Oleh Andi Mallarangeng
Demonstrasi menolak UU “Omnibus Law” Cipta Kerja marak di mana-mana. Kaum pekerja/buruh, mahasiswa dan pelajar ramai-ramai turun ke jalan menyuarakan aspirasi rakyat yang menentang. Bahkan sampai di kota2 kecil seperti Parepare dan Bone, Sulsel, kampung halaman saya.
Kombinasi antara kaum pekerja/buruh, mahasiswa dan pelajar di hampir semua urban centers, merupakan kekuatan yang dahsyat dalam sejarah pergerakan di negeri ini. Masalahnya, justru konsentrasi massa dalam jumlah yang besar inilah yang perlu kita hindari dalam masa pandemi ini.
Sejak awal Partai Demokrat telah mengingatkan pemerintah dan partai-partai pendukungnya di DPR agar menunda pembahasan RUU Ciptaker ini. Tidak ada urgensinya untuk terburu-buru membahas RUU yang sebelumnya disebut RUU Cipta Lapangan Kerja (RUU Cilaka). Kita mestinya fokus pada upaya menangani pandemi dengan segala masalahnya. Apalagi dalam bentuk Omnibus Law yang meniscayakan perlunya konsultasi yang luas dengan berbagai stakeholder yang penting.
Hanya ada dua kemungkinan skenario. Yang pertama, pemerintah dan partai-partai pendukungnya tidak mengantisipasi bahwa UU Ciptaker ini akan menuai gelombang demonstrasi yang besar di mana-mana. Yang kedua, memang pemerintah telah memperkirakan hal itu, tapi pemerintah tidak peduli dan terus mem-buldozer proses pembahasan dan penetapan RUU Ciptaker ini.
Jika yang pertama, artinya pemerintah dan partai-partai pendukungnya terlalu naif, terlalu percaya diri dan tidak mampu menyelami realitas masyarakat. Kekuasaan telah membuat mereka terlena (entah dalam buaian siapa) dan menjauh dari rakyat.
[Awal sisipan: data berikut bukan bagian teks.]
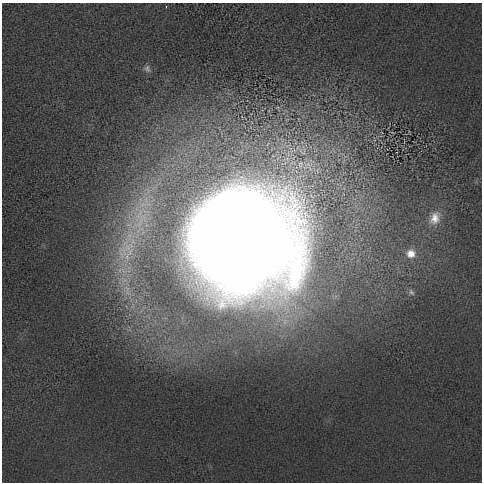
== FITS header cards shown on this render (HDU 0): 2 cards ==
NAXIS1  =                  480 / length of data axis 1
NAXIS2  =                  480 / length of data axis 2

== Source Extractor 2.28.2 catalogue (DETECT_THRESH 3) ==
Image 480 x 480 px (HDU 0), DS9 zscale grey, 1 PNG px = 1 image px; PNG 484 x 484 px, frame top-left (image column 1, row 480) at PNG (2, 3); no overlay
Background 19.5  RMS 83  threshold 248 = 3 sigma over >= 5 px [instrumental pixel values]
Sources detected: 5; all 5 listed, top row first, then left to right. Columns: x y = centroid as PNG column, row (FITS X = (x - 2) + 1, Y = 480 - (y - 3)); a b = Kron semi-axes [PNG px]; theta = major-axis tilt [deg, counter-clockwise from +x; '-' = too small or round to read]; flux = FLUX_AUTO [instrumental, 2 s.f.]
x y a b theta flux
147 69 11 9 -42 2.4e+04
435 218 18 13 67 8.4e+04
243 240 71 66 4 3.0e+07
411 253 11 11 - 6.1e+04
411 292 10 6 -56 1.7e+04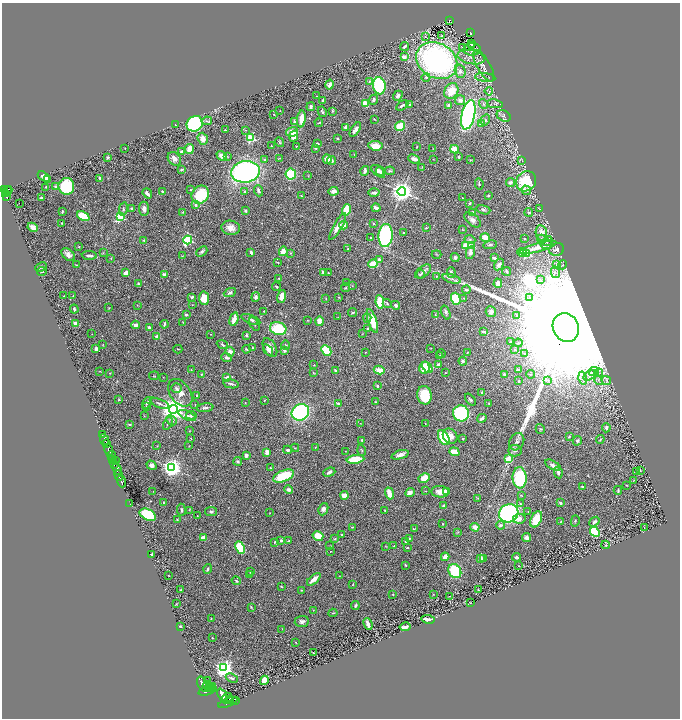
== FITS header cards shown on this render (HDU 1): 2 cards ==
NAXIS1  =                 1356
NAXIS2  =                 1432

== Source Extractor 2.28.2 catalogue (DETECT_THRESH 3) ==
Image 1356 x 1432 px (HDU 1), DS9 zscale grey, zoomed out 1/2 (1 PNG px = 2 x 2 image px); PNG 682 x 720 px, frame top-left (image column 1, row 1431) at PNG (2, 3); each listed source drawn as its Kron ellipse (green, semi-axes under 4 px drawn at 4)
Background 0.617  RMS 0.027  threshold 0.0822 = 3 sigma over >= 5 px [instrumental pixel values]
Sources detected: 537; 27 cannot appear on this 1/2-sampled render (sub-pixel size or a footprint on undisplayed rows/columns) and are neither listed nor drawn; of the other 510, the 500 brightest by FLUX_AUTO listed and drawn (10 fainter detections omitted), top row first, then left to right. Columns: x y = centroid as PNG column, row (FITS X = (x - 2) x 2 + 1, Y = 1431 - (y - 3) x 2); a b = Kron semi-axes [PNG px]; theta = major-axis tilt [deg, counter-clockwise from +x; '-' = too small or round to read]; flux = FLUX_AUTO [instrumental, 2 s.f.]
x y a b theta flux
450 20 4 2 - 94
470 32 4 2 - 160
442 36 3 1 - 49
425 37 4 4 - 6.9
472 43 3 2 - 3.2
472 45 4 2 - 11
404 46 5 3 - 10
463 47 2 1 - 34
472 49 8 6 3 31
404 57 4 3 - 22
471 57 14 7 -11 44
437 61 22 17 -31 1500
484 66 18 6 -61 40
460 71 7 5 -75 21
426 77 4 3 - 6.5
485 78 10 3 -6 14
370 81 3 3 - 7.6
330 85 5 3 - 29
379 86 8 6 -80 540
451 91 8 6 59 100
489 91 4 1 - 3.4
317 96 3 2 - 1.8
398 96 5 4 - 14
323 100 3 2 - 7.7
374 100 5 3 - 10
460 100 5 4 - 26
365 103 3 3 - 76
483 104 5 3 - 7
495 104 8 3 -9 7.8
402 105 7 2 32 11
410 105 4 2 - 8.5
448 105 3 3 - 8.8
311 107 4 3 - 15
280 111 2 1 - 2.7
332 111 4 3 - 5.8
322 112 5 3 - 9
274 114 2 1 - 2
468 115 15 6 77 1300
504 116 7 5 -29 14
301 119 8 3 84 66
374 119 3 2 - 3.2
485 120 6 4 58 11
207 121 5 4 - 7.2
295 122 3 3 - 12
319 123 4 2 - 3.1
195 124 8 7 - 800
482 124 4 3 - 29
175 125 2 1 - 2.1
400 126 5 4 - 110
345 127 3 3 - 14
225 130 3 2 - 2.8
246 130 2 2 - 2.5
355 130 8 3 57 20
292 132 6 4 10 55
294 136 5 4 - 38
251 138 3 3 - 480
203 139 6 5 - 37
337 139 4 2 - 3.8
280 142 5 3 - 5.2
317 144 4 3 - 5.8
271 146 2 2 - 2
375 146 7 4 -5 70
296 147 3 2 - 2.6
416 147 3 2 - 2.7
125 148 2 1 - 1.6
315 148 3 3 - 5.2
189 149 5 3 - 69
433 149 2 2 - 1.8
454 149 4 3 - 80
181 151 3 3 - 13
354 154 3 1 - 1.8
221 156 5 4 - 32
227 156 3 2 - 2.6
107 157 3 3 - 6.5
458 157 2 2 - 6.4
279 158 4 1 - 2.9
174 159 7 6 - 31
327 159 5 4 - 57
414 159 6 3 -22 27
433 159 3 2 - 1.9
265 160 3 3 - 4.6
470 160 3 2 - 3.4
522 160 4 2 - 2.7
332 161 4 3 - 14
422 167 4 2 - 3
181 169 4 2 - 5.2
377 170 7 4 -35 26
365 171 5 3 - 18
390 171 5 3 - 7.1
246 172 14 10 8 1500
381 172 6 3 -65 14
291 174 5 5 - 230
308 176 2 2 - 2.3
44 177 7 3 -33 24
100 178 4 3 - 8.8
47 179 4 3 - 7.9
526 181 10 9 - 230
510 182 4 4 - 15
479 184 5 3 - 5.6
66 186 8 8 - 330
46 187 2 2 - 5
56 187 2 2 - 52
9 189 2 2 - 170
4 190 3 3 - 500
7 190 5 4 - 410
190 190 2 2 - 3.8
526 190 5 4 - 16
162 191 3 3 - 6.5
259 191 6 3 -68 16
333 191 5 4 - 18
402 191 4 4 - 4400
245 192 3 3 - 7.2
147 193 5 3 - 13
374 193 5 3 - 11
6 194 4 2 - 220
200 195 9 8 - 230
488 195 2 2 - 5.8
301 196 3 2 - 4.1
6 197 4 2 - 170
41 198 3 2 - 6.1
462 198 3 2 - 2.6
470 203 4 3 - 5.7
19 204 2 1 - 55
195 205 3 3 - 15
132 208 2 2 - 12
376 208 4 3 - 16
123 209 7 3 78 9.7
144 209 7 5 -83 22
540 209 4 3 - 4.6
245 210 3 2 - 12
347 210 6 3 75 210
483 210 7 3 -17 8.5
62 212 3 2 - 7.1
183 212 3 2 - 3.4
529 212 4 3 - 7.4
472 213 3 3 - 13
83 216 6 4 -25 160
120 217 3 3 - 350
473 220 9 5 -40 22
61 223 2 2 - 3
373 224 3 2 - 4.3
344 225 4 4 - 27
33 227 5 4 - 39
338 227 15 3 60 57
231 228 9 7 -9 40
426 228 3 2 - 4.4
463 230 3 2 - 2.1
404 233 3 2 - 6
541 233 8 5 -80 44
385 236 11 7 87 630
371 238 2 2 - 4.2
485 238 4 4 - 74
524 239 2 2 - 11
541 239 4 3 - 5.9
144 240 2 2 - 17
188 240 4 3 - 430
470 240 5 4 - 10
548 241 5 2 - 6.9
547 244 6 5 - 15
490 245 7 3 7 10
465 246 4 4 - 64
471 246 2 2 - 85
79 247 2 2 - 3.3
537 248 20 4 15 73
348 249 3 3 - 4.3
557 249 7 6 - 31
283 251 5 4 - 45
202 252 6 3 41 10
251 252 3 2 - 15
522 252 5 4 - 69
103 253 3 3 - 3.6
291 253 3 2 - 3.2
470 253 6 4 79 23
526 253 3 3 - 430
437 254 5 2 - 3
68 255 8 5 -44 25
89 255 7 2 -4 15
182 256 3 2 - 2.9
455 257 4 4 - 15
111 258 3 2 - 2.3
494 258 3 2 - 17
379 259 4 3 - 12
277 262 4 2 - 4.5
373 264 4 3 - 94
76 265 2 2 - 2.6
499 265 6 4 58 19
556 265 4 2 - 4.8
562 265 5 3 - 6.6
41 267 6 4 27 9.9
423 271 9 5 39 20
507 271 4 3 - 9.2
42 272 5 4 - 9.7
323 272 4 3 - 14
451 272 6 4 -81 18
555 272 6 2 -76 9.9
126 273 3 3 - 40
328 273 3 2 - 2.1
421 274 4 2 - 7.2
164 275 2 2 - 69
436 276 3 2 - 3.5
279 278 2 2 - 3
451 279 9 3 -15 17
540 280 4 2 - 5.7
347 282 3 2 - 2.5
498 283 5 4 - 22
138 284 4 3 - 7.3
352 286 3 2 - 1.9
276 287 4 3 - 6.5
346 288 4 2 - 3.8
466 290 4 3 - 7.8
230 293 6 3 25 12
73 295 2 2 - 2.2
64 296 2 2 - 4.5
282 296 7 3 73 37
192 297 3 2 - 16
255 297 5 3 - 12
339 297 3 2 - 3.6
204 298 6 5 - 89
464 298 4 2 - 3.8
529 298 4 2 - 4.9
326 299 2 1 - 2.1
456 299 6 4 -74 200
380 302 7 4 -84 140
387 304 5 3 - 6.5
137 305 3 2 - 2
192 305 2 2 - 2.5
396 305 4 3 - 13
109 308 3 2 - 2.4
74 309 4 3 - 7.6
264 311 2 2 - 3.3
446 312 7 4 -71 16
491 312 5 5 - 23
353 313 4 2 - 5.2
186 315 3 2 - 12
435 315 4 2 - 3.8
516 315 3 3 - 3
338 317 4 2 - 2.8
367 318 4 3 - 7.8
234 319 7 3 75 55
251 319 10 3 -22 14
308 320 3 2 - 2.4
319 321 5 4 - 43
372 321 12 4 -71 150
183 322 2 1 - 2.1
75 324 4 3 - 33
164 324 4 2 - 9
254 324 7 3 -61 8
136 325 4 3 - 15
566 327 15 12 -63 530000
149 328 3 3 - 15
368 328 2 2 - 6.3
278 329 8 6 -16 220
483 331 4 2 - 18
92 334 2 1 - 1.5
211 334 2 2 - 3.4
362 334 3 2 - 2.7
247 335 3 3 - 10
157 336 2 2 - 66
510 342 2 2 - 15
518 343 4 3 - 5
103 345 3 2 - 2.6
222 345 6 2 -23 6.2
286 345 5 3 - 5.8
252 348 2 2 - 7.4
270 348 10 6 -60 40
431 348 2 2 - 2.1
96 349 4 3 - 14
178 349 4 2 - 3.1
246 349 4 2 - 5.5
515 349 3 3 - 4.8
268 350 6 3 -53 12
326 350 6 4 -46 160
284 351 2 2 - 21
230 352 5 4 - 25
365 352 2 2 - 2.2
467 353 4 2 - 3.7
525 353 3 2 - 2.8
441 354 4 2 - 4
439 356 4 2 - 3.2
227 357 5 3 - 12
463 361 4 4 - 12
314 365 2 2 - 2.5
438 365 4 3 - 12
427 367 6 4 -50 110
424 368 6 5 - 120
191 370 2 2 - 3
335 370 3 2 - 8
379 370 5 4 - 54
518 370 3 3 - 14
100 371 3 2 - 2.4
594 371 5 3 - 9.5
313 372 3 2 - 3.3
110 373 3 2 - 3.2
446 373 3 2 - 2.6
599 373 4 3 - 7.2
202 374 3 3 - 6.5
504 374 4 3 - 11
531 374 4 3 - 6.5
590 375 7 3 30 17
154 376 5 2 - 3.4
163 377 2 1 - 1.5
227 378 2 2 - 72
583 378 6 4 -75 15
548 380 4 2 - 5.1
599 380 5 3 - 7.6
606 380 5 3 - 9
519 381 3 2 - 4.2
231 384 8 3 -11 11
378 386 3 3 - 6.4
176 388 5 5 - 10
482 392 3 3 - 7.4
180 393 15 10 -53 54
197 395 3 3 - 6.4
424 395 9 7 -79 140
118 399 4 2 - 3.7
264 400 3 2 - 4
470 400 7 3 -51 8.5
375 402 3 2 - 2.9
147 403 6 3 54 11
159 403 10 3 -22 11
245 403 2 2 - 1.8
338 403 2 2 - 21
489 403 3 3 - 3.3
195 405 2 2 - 2.3
146 407 4 2 - 3.7
205 408 8 3 8 13
174 409 4 4 - 7000
300 412 9 8 - 670
461 413 8 8 - 410
191 415 5 3 - 8.2
144 416 3 2 - 2.1
187 416 9 3 -26 12
482 418 5 3 - 15
171 420 5 4 - 13
168 423 7 3 66 7.6
360 423 2 1 - 1.6
425 423 3 2 - 2.3
129 424 3 2 - 5.9
606 428 5 3 - 14
540 429 5 3 - 5.1
189 431 2 2 - 1.9
103 435 3 2 - 180
450 436 8 6 -49 39
569 436 3 2 - 5.5
191 438 2 2 - 2.4
444 438 8 5 -62 240
463 438 3 3 - 5
600 439 4 2 - 5.2
105 440 6 2 -62 910
362 440 3 2 - 8.1
577 441 5 4 - 8.3
517 442 9 7 61 25
106 444 2 2 - 520
157 446 3 2 - 2.5
189 446 3 2 - 1.7
315 447 3 2 - 1.7
295 448 4 2 - 3.4
109 450 6 3 -73 2500
288 450 4 3 - 7.7
362 450 5 3 - 5.9
345 451 3 2 - 1.8
515 451 6 5 - 14
267 452 4 3 - 28
454 452 5 3 - 120
112 455 4 3 - 1100
246 455 4 3 - 13
400 455 9 4 17 28
355 459 9 3 7 180
508 459 3 3 - 130
112 460 3 2 - 310
116 461 4 2 - 200
238 461 4 3 - 11
114 464 3 2 - 400
151 465 5 4 - 23
553 465 9 4 -29 29
172 468 4 4 - 3100
270 468 3 2 - 5.3
117 469 6 3 -69 570
640 470 4 2 - 3.6
329 472 6 3 21 13
558 472 6 3 -79 16
636 472 2 2 - 2.3
119 475 5 2 - 1200
284 476 11 5 21 210
424 478 6 4 28 65
520 478 10 7 -86 370
634 480 3 2 - 3.1
121 481 6 2 -68 1300
626 485 3 2 - 2.3
582 487 3 2 - 6
288 490 5 4 - 17
618 490 4 2 - 7.4
153 491 2 1 - 1.7
425 491 2 1 - 1.7
410 492 5 4 - 26
440 492 9 5 -4 37
446 492 3 3 - 40
389 493 6 3 -72 93
345 495 4 3 - 44
521 495 4 2 - 5.2
478 498 3 3 - 2.8
163 502 2 2 - 3.2
560 503 3 2 - 12
130 504 2 1 - 5.2
520 504 4 2 - 3.9
443 506 4 3 - 16
323 509 6 4 68 20
181 510 6 3 -82 8.8
189 510 3 2 - 2.8
384 510 3 2 - 2.1
211 512 6 4 -11 11
528 512 2 2 - 2.4
270 513 2 2 - 1.9
509 513 10 9 - 1100
148 515 9 5 -27 310
197 516 2 2 - 1.9
177 519 3 2 - 2.9
519 519 6 4 10 26
536 519 9 5 65 120
561 521 3 2 - 3.2
575 521 6 2 74 4.5
594 522 6 4 40 16
443 524 3 2 - 2.7
500 525 4 4 - 17
352 527 3 2 - 4.1
475 527 4 3 - 42
644 527 3 1 - 1.9
414 529 4 1 - 3.8
458 532 3 3 - 4.1
595 532 5 4 - 240
342 535 3 2 - 4.3
318 536 5 5 - 82
203 538 3 3 - 48
527 538 4 4 - 24
335 539 4 3 - 4.2
409 539 3 3 - 3.6
281 540 3 3 - 12
289 541 2 2 - 5.7
405 541 2 2 - 9
274 542 3 2 - 4.6
605 545 4 3 - 6.3
330 546 2 1 - 2.1
386 546 3 2 - 2.6
394 546 3 2 - 3
240 547 6 4 -65 240
407 548 3 2 - 5.2
330 551 2 1 - 3.3
152 554 3 2 - 10
445 557 4 3 - 61
516 557 4 3 - 10
480 558 3 3 - 13
483 558 4 3 - 15
405 565 4 3 - 4.2
519 566 2 1 - 1.7
208 569 5 3 - 9
455 571 7 6 - 270
250 572 3 2 - 7.4
249 575 3 2 - 2.6
169 576 2 2 - 1.8
339 576 2 1 - 1.5
314 579 8 3 41 36
236 581 5 3 - 7.6
353 585 3 2 - 2.3
281 587 3 2 - 3
478 589 3 2 - 3.3
181 590 2 2 - 3.8
301 590 3 2 - 2.5
393 594 2 2 - 3.7
433 594 2 2 - 1.7
450 596 2 2 - 2.7
470 603 2 2 - 1.8
176 604 3 2 - 2.9
355 605 4 3 - 9.4
251 607 4 2 - 5.2
314 610 3 2 - 2.7
333 613 4 2 - 4.2
211 618 2 1 - 2
428 619 7 3 -9 35
302 621 7 5 6 16
368 624 6 3 -69 21
181 626 3 2 - 4
405 627 5 3 - 30
282 629 2 2 - 2.3
212 638 2 1 - 2.2
296 642 2 2 - 2.2
313 653 3 2 - 4.1
224 668 4 4 - 2600
232 678 6 3 -23 11
264 680 5 4 - 60
208 681 2 1 - 2.7
203 684 8 4 -62 3800
207 686 5 3 - 1400
212 687 3 2 - 220
209 688 3 2 - 630
207 690 9 3 19 3200
223 696 8 4 -62 4300
227 697 5 3 - 1200
230 699 4 2 - 740
235 700 2 1 - 150
228 702 10 3 22 3300
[10 fainter detections neither listed nor drawn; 27 sub-pixel or undisplayed-footprint detections neither listed nor drawn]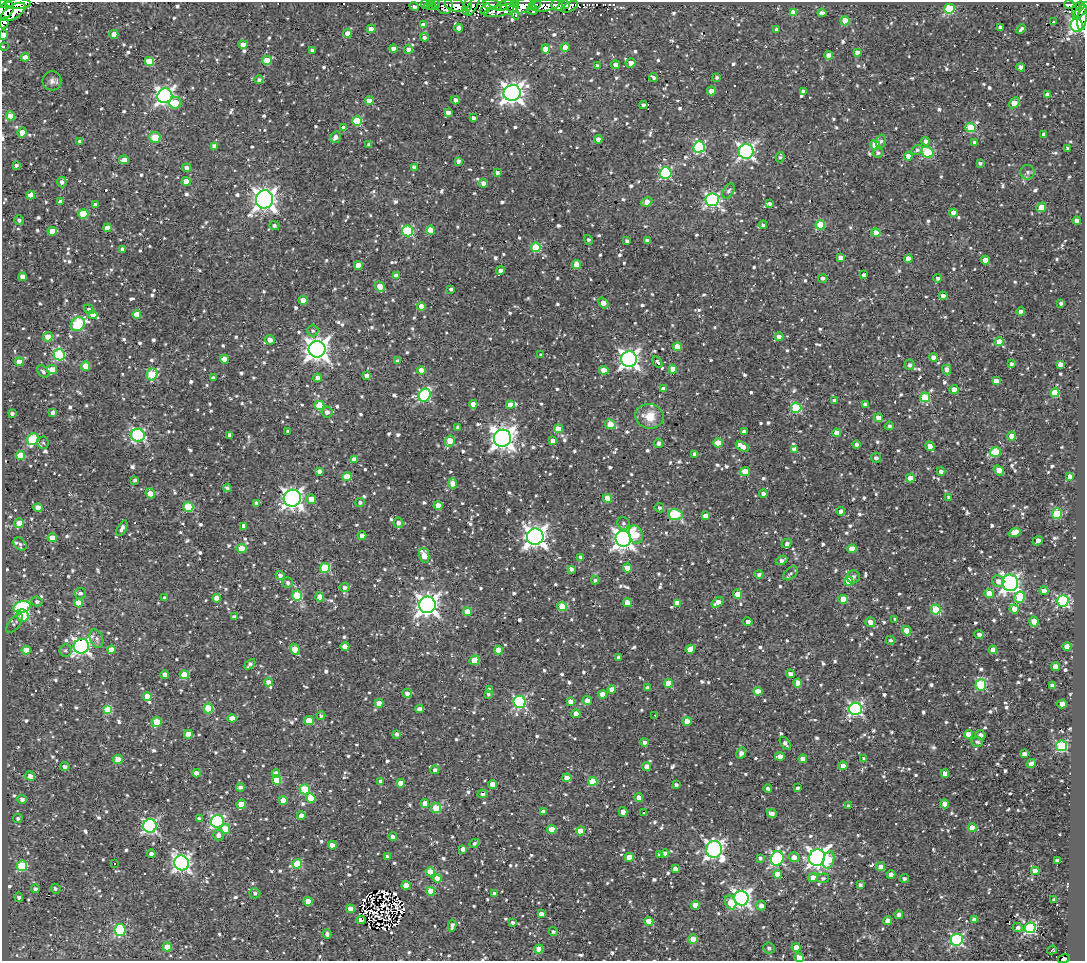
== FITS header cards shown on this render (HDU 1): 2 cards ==
NAXIS1  =                 1083
NAXIS2  =                  959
Jika yang kedua, artinya pemerintah dan partai-partai pendukungnya memang tidak peduli dengan rakyat. Mereka tahu bahwa UU Ciptaker ini akan menimbulkan reaksi massa rakyat di mana-mana, dan mereka juga tahu konsentrasi massa yang besar akan juga memicu maraknya klaster2 baru Covid-19 di mana-mana. Dan masalah pandemi kita akan terus merebak dan menanjak. Dan resesi ekonomi yang mengikutinya akan semakin dalam. Dan nasib rakyat semakin terpuruk. Tapi pemerintah dan partai-partai pendukungnya tidak peduli.
Bandingkan misalnya dengan antisipasi untuk mencegah merebaknya klaster-klaster baru dalam rangka penyelenggaraan pilkada serentak. Berbagai aturan disiapkan termasuk berbagai pembatasan kampanye untuk mencegah konsentrasi massa. Walaupun tetap banyak yang mengkritik dan ada berbagai pelanggaran, tetapi paling tidak ada antisipasi.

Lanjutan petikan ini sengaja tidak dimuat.